MarsPolarIce
This image is a simulated 3D perspective view of Chasma Boreale, a canyon that reaches 350 miles into the north polar cap. It was created from image data taken by the THEMIS instrument on NASA's Mars Odyssey spacecraft. NASA/JPL/Arizona State University, R. Luk

The cold and arid deserts of Mars weren’t always so. Or at least they weren’t always arid, since we now know liquid water once existed on the surface of the red planet. But maybe the planet was always a cold place — too cold, in fact, to explain the presence of liquid water on its surface even at some point in the ancient past.

NASA’s Curiosity rover — which has been exploring the Martian surface since 2012 — found rocks and deposits that were clear evidence of the existence of a lake in the Gale Crater about 3.5 billion years ago. However, further analysis of data from the rover showed the same rocks lacking in carbonates, which means very little carbon existed in the Martian atmosphere at the time its surface had liquid water.

Atmospheric carbon, or carbon dioxide, and liquid surface water are linked by a theory which posits that the greenhouse effect of carbon dioxide is necessary to warm the surface of a planet enough for water to exist as liquid. With its thin atmosphere today, the water on Mars exists only as ice, either on the surface, as in the case of its North Pole, or underground, as found at lower latitudes.

GaleCrater
Bedrock at this site added to a puzzle about ancient Mars by indicating that a lake was present, but that little carbon dioxide was in the air to help keep a lake unfrozen.
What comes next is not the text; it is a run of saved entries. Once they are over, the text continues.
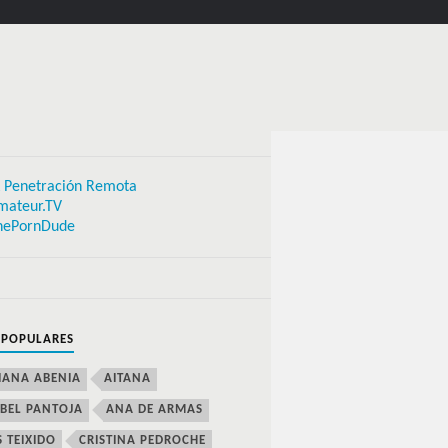
 Penetración Remota
mateur.TV
hePornDude
 POPULARES
IANA ABENIA
AITANA
BEL PANTOJA
ANA DE ARMAS
S TEIXIDO
CRISTINA PEDROCHE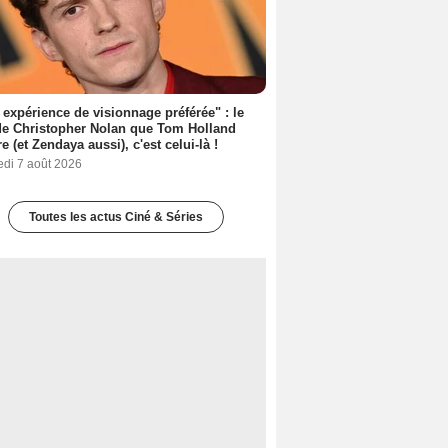
expérience de visionnage préférée" : le
de Christopher Nolan que Tom Holland
re (et Zendaya aussi), c'est celui-là !
edi 7 août 2026
Toutes les actus Ciné & Séries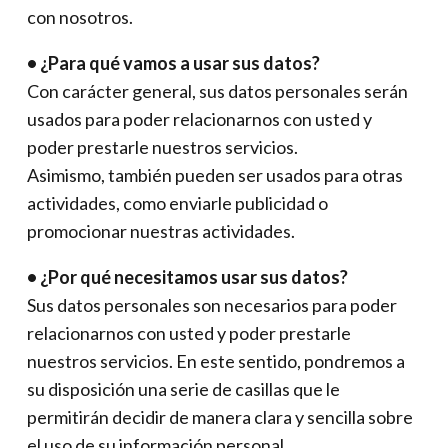
con nosotros.
• ¿Para qué vamos a usar sus datos?
Con carácter general, sus datos personales serán
usados para poder relacionarnos con usted y
poder prestarle nuestros servicios.
Asimismo, también pueden ser usados para otras
actividades, como enviarle publicidad o
promocionar nuestras actividades.
• ¿Por qué necesitamos usar sus datos?
Sus datos personales son necesarios para poder
relacionarnos con usted y poder prestarle
nuestros servicios. En este sentido, pondremos a
su disposición una serie de casillas que le
permitirán decidir de manera clara y sencilla sobre
el uso de su información personal.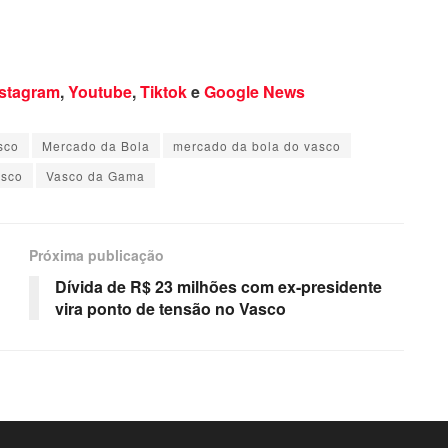
nstagram
,
Youtube
,
Tiktok
e
Google News
sco
Mercado da Bola
mercado da bola do vasco
asco
Vasco da Gama
Próxima publicação
Dívida de R$ 23 milhões com ex-presidente
vira ponto de tensão no Vasco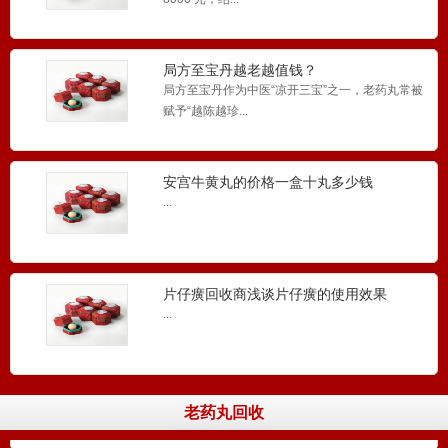
局方至宝丹越老越值钱？
局方至宝丹作为中医“凉开三宝”之一，老药丸常被
赋予“越陈越珍...
安宫牛黄丸的价格一盒十丸多少钱
...
老醒脑丸回收
老醒脑丸回收网是国内一家大型的老醒脑丸回收
公司，专业提供老醒...
片仔癀回收商浅谈片仔癀的使用效果
...
牛黄醒脑丸回收
牛黄醒脑丸回收网是国内一家大型的牛黄醒脑丸
回收公司，专业提供...
老药丸回收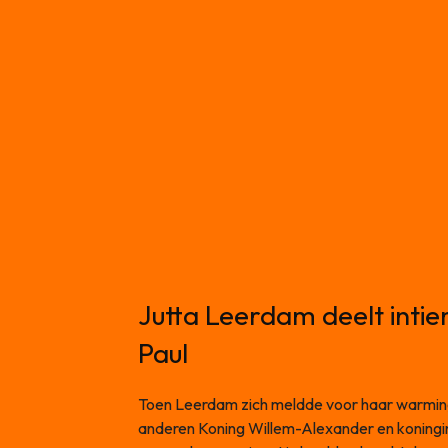
Jutta Leerdam deelt int
Paul
Toen Leerdam zich meldde voor haar warming-
anderen Koning Willem-Alexander en koning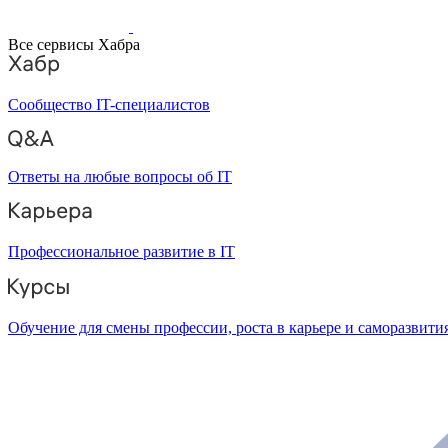
Все сервисы Хабра
Сообщество IT-специалистов
Ответы на любые вопросы об IT
Профессиональное развитие в IT
Обучение для смены профессии, роста в карьере и саморазвити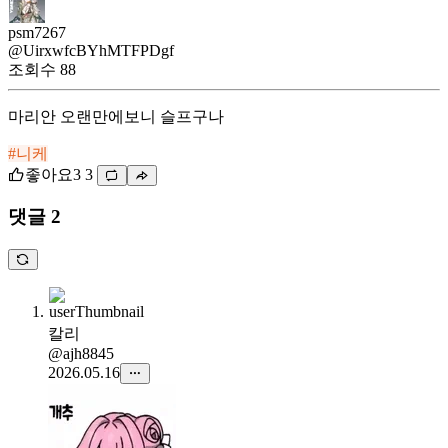
psm7267
@UirxwfcBYhMTFPDgf
조회수
88
마리안 오랜만에보니 슬프구나
#니케
좋아요
3
3
댓글 2
칼리
@ajh8845
2026.05.16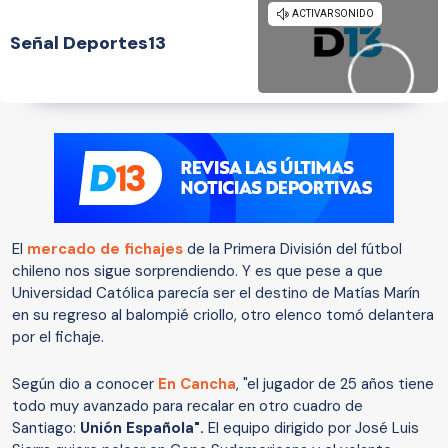
Señal Deportes13
El
mercado de fichajes
de la Primera División del fútbol
chileno nos sigue sorprendiendo. Y es que pese a que
Universidad Católica parecía ser el destino de Matías Marín
en su regreso al balompié criollo, otro elenco tomó delantera
por el fichaje.
Según dio a conocer
En Cancha
, "el jugador de 25 años tiene
todo muy avanzado para recalar en otro cuadro de
Santiago:
Unión Española".
El equipo dirigido por José Luis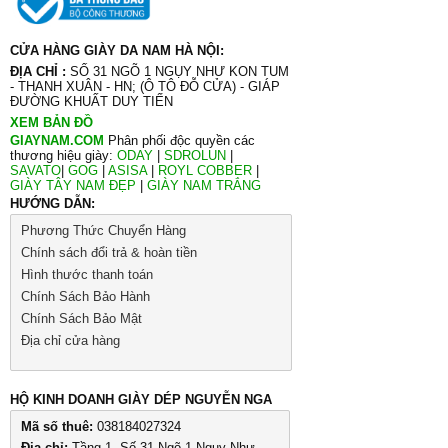
CỬA HÀNG GIÀY DA NAM HÀ NỘI:
ĐỊA CHỈ :
SỐ 31 NGÕ 1 NGỤY NHƯ KON TUM
- THANH XUÂN - HN; (Ô TÔ ĐỖ CỬA) - GIÁP
ĐƯỜNG KHUẤT DUY TIẾN
XEM BẢN ĐỒ
GIAYNAM.COM
Phân phối độc quyền các
thương hiệu giày:
ODAY
|
SDROLUN
|
SAVATO
|
GOG
|
ASISA
|
ROYL COBBER
|
GIÀY TÂY NAM ĐẸP
|
GIÀY NAM TRẮNG
HƯỚNG DẪN:
Phương Thức Chuyển Hàng
Chính sách đổi trả & hoàn tiền
Hình thước thanh toán
Chính Sách Bảo Hành
Chính Sách Bảo Mật
Địa chỉ cửa hàng
HỘ KINH DOANH GIÀY DÉP NGUYỄN NGA
Mã số thuê:
038184027324
Địa chỉ:
Tầng 1, Số 31 Ngõ 1 Ngụy Như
NASA/JPL-Caltech/MSSS

But if there was very little carbon dioxide around Mars, as is now shown by Curiosity, 3.5 billion years ago, how then did water survive as a liquid on its surface?
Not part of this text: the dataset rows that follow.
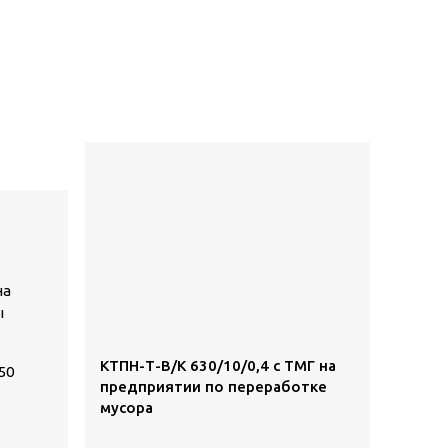
на
ы
КТПН-Т-В/К 630/10/0,4 с ТМГ на
50
предприятии по переработке
мусора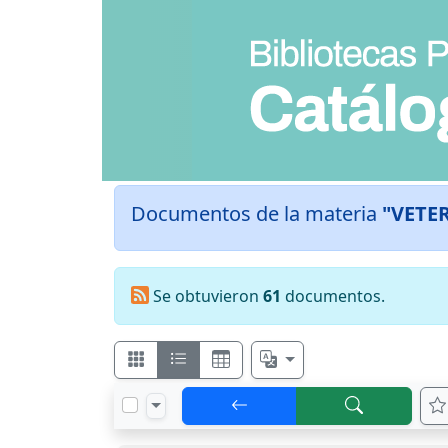
Documentos de la materia
"VETE
Se obtuvieron
61
documentos.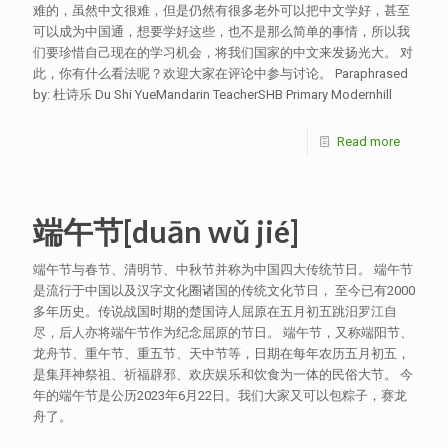
难的，虽然中文很难，但是仍然有很多老外可以把中文学好，甚至
可以成为中国通，想要学好这些，也不是那么简单的事情，所以我
们要珍惜自己现在的学习机会，将我们国家的中文来发扬光大。 对
此，你有什么看法呢？欢迎大家在评论中参与讨论。 Paraphrased
by: 杜诗乐 Du Shi YueMandarin TeacherSHB Primary Modernhill
Read more
端午节[duān wǔ jié]
端午节与春节、清明节、中秋节并称为中国四大传统节日。 端午节
是流行于中国以及汉字文化圈诸国的传统文化节日， 至今已有2000
多年历史。传说战国时期的楚国诗人屈原在五月初五跳汨罗江自
尽，后人亦将端午节作为纪念屈原的节日。 端午节，又称端阳节、
龙舟节、重午节、重五节、天中节等，日期在每年农历五月初五，
是集拜神祭祖、祈福辟邪、欢庆娱乐和饮食为一体的民俗大节。 今
年的端午节是公历2023年6月22日。我们大家又可以包粽子，赛龙
舟了。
“We’ve been particularly struck with the absence of carbonate minerals in sedimentary rock the rover has examined,” Thomas Bristow of NASA’s Ames Research Center in Moffett Field, California, said in a statement. “It would be really hard to get liquid water even if there were a hundred times more carbon dioxide in the atmosphere than what the mineral evidence in the rock tells us.”
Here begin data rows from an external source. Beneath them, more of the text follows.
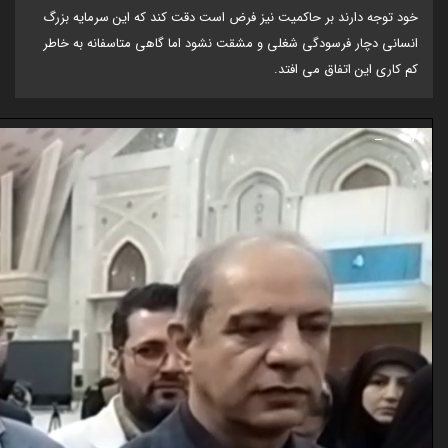
خود توجه دارند بر حاکمیت نیز فرض است دقت کند که این سرمایه بزرگ
انسانی دچار فرسودگی شغلی و مشقت نشود اما گاهی متاسفانه به خاطر
کم کاری این اتفاق می افتد.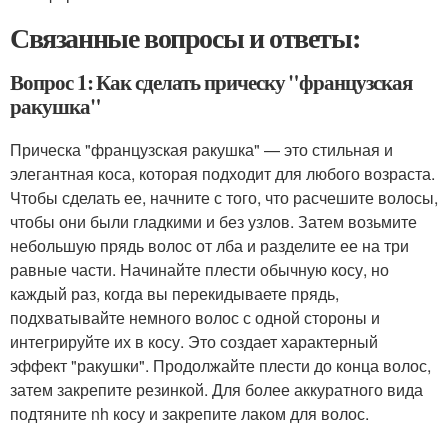
Связанные вопросы и ответы:
Вопрос 1: Как сделать прическу "французская
ракушка"
Прическа "французская ракушка" — это стильная и
элегантная коса, которая подходит для любого возраста.
Чтобы сделать ее, начните с того, что расчешите волосы,
чтобы они были гладкими и без узлов. Затем возьмите
небольшую прядь волос от лба и разделите ее на три
равные части. Начинайте плести обычную косу, но
каждый раз, когда вы перекидываете прядь,
подхватывайте немного волос с одной стороны и
интегрируйте их в косу. Это создает характерный
эффект "ракушки". Продолжайте плести до конца волос,
затем закрепите резинкой. Для более аккуратного вида
подтяните nh косу и закрепите лаком для волос.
Bristow was the lead author of a study on the topic published in the journal Proceedings of the National Academy of Sciences. One of his co-authors from the Spanish National Research Council (CSIC), whose researchers participated in the study, offered some possibilities to solve the conundrum, even though they are far from certain.

CuriosityRover
Illustration of NASA's Curiosity rover which has been exploring Mars since 2012. NASA/JPL-Caltech/MSSS

“This contradiction has two possible solutions. Either we have not yet developed climatic models, which explain the environmental conditions on Mars at the beginning of its history, or the Gale sedimentary sequences really did form in a very cold climate. The second option is the most reasonable,” CSIC researcher Alberto Fairén explained in a statement.

At a time when CO2 levels in the Martian atmosphere were between 10 and 100 times less than required for surface temperatures to be warm enough for liquid water, Gale Crater was probably like a glacial lake surrounded by partially or seasonally frozen large chunks of ice, Fairén added.